Our research interests involve many aspects of retroviral replication. We study HIV-1, Moloney murine leukemia virus, and XMRV, a novel xenotropic murine-like retrovirus that has recently been implicated in human prostate cancer.
Our studies with XMRV consist of elucidating the role of this newly discovered virus in human prostate cancer. XMRV is the first gammaretrovirus known to infect humans.
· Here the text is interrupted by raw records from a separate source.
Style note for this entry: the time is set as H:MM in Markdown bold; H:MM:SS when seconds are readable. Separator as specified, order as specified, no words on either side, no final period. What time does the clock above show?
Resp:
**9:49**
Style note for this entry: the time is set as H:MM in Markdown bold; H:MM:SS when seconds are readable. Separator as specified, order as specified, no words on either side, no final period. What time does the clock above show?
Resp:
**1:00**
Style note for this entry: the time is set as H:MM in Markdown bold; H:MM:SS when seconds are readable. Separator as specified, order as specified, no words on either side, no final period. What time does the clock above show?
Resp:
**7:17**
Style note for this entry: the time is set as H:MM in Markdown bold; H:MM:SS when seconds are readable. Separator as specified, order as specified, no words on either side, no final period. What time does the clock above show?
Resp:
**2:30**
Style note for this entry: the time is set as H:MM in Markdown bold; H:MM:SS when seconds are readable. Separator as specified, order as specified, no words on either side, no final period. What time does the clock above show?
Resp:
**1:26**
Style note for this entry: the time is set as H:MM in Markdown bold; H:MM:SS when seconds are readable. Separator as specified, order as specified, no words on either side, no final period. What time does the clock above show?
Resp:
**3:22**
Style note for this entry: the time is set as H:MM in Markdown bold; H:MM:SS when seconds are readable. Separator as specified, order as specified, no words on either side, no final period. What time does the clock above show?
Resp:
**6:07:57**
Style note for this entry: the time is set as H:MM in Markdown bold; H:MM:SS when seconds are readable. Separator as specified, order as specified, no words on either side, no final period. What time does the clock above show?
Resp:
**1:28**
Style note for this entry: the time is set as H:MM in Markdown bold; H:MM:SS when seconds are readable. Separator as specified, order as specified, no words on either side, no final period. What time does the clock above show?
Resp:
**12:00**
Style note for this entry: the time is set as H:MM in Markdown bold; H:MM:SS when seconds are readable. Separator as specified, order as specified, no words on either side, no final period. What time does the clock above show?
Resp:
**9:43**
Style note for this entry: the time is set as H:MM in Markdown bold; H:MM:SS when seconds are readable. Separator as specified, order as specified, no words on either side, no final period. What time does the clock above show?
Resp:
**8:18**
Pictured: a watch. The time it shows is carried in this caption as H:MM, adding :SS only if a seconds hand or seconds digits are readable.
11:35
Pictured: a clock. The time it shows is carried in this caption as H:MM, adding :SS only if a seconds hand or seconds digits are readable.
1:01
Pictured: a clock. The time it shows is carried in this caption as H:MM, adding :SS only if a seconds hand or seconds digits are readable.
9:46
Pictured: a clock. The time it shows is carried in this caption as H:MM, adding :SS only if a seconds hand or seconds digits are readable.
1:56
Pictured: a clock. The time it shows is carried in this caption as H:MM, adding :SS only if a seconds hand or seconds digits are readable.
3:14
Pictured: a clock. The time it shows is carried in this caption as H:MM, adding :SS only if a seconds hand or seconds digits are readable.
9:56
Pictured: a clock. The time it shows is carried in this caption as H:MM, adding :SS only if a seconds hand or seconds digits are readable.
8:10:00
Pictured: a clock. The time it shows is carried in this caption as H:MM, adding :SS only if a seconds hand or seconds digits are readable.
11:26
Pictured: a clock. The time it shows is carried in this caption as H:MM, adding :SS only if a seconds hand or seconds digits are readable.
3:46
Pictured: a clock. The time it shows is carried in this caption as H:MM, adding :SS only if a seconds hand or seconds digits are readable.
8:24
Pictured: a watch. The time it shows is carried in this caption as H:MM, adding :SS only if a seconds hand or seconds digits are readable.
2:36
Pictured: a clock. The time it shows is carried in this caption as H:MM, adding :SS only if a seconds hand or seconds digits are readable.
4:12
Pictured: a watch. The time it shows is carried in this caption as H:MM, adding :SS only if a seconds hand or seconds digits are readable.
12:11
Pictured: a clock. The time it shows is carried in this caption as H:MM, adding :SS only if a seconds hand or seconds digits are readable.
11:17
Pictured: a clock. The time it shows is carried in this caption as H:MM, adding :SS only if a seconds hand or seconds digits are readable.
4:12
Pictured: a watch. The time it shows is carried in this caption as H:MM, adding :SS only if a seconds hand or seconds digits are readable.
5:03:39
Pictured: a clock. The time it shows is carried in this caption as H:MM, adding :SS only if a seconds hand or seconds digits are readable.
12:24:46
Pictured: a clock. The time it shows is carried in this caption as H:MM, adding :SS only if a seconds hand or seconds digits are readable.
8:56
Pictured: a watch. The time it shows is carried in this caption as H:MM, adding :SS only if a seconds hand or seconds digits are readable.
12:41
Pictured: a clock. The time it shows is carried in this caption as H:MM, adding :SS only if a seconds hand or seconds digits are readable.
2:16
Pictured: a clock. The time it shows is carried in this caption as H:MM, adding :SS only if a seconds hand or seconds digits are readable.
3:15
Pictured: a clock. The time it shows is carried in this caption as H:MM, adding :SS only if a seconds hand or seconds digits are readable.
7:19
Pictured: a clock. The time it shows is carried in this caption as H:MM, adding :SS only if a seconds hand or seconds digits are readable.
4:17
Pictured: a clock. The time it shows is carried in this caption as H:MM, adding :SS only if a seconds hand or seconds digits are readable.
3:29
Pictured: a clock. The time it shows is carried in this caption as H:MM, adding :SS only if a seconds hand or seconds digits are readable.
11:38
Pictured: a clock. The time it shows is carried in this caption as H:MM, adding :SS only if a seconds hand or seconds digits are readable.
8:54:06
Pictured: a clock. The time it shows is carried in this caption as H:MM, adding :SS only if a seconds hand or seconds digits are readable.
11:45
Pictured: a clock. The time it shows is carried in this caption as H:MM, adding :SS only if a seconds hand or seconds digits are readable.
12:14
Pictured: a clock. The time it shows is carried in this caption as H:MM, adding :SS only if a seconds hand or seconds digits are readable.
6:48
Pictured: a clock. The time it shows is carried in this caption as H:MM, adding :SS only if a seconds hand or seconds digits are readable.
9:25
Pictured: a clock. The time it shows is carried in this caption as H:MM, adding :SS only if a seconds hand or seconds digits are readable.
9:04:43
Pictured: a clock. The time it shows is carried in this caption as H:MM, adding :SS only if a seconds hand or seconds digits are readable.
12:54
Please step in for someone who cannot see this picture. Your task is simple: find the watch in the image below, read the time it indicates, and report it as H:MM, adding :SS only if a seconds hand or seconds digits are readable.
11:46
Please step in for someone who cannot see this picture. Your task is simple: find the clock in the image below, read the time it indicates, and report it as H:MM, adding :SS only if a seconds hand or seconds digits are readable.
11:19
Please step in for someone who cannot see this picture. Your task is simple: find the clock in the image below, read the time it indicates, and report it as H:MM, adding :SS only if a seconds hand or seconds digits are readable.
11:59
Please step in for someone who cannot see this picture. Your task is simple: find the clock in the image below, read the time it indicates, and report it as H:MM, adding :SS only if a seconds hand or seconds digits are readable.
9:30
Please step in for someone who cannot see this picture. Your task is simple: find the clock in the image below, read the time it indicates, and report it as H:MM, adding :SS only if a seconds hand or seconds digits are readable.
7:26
While gammaretroviruses have well-characterized oncogenic effects in animals, they have not been shown to cause human cancers. Our experiments show that XMRV is indeed a gammaretrovirus with protein composition and particle ultrastructure highly similar to Moloney murine leukemia virus, another gammaretrovirus that we have studied for the last several years. We analyzed 334 consecutive prostate resection specimens using a quantitative PCR assay and immunohistochemistry with an anti-XMRV specific antiserum. We found the virus in 27% of prostate cancers. XMRV proteins are expressed primarily in malignant epithelial cells, suggesting that retroviral infection may be directly linked to tumorigenesis. We have shown that XMRV-infection is associated with prostate cancer, especially higher-grade cancers. We are currently investigating possible mechanisms of oncogenesis by XMRV in cultured cells, in human tumors and in a mouse model.
XMRV virions, as visualized
by transmission electron microscopy.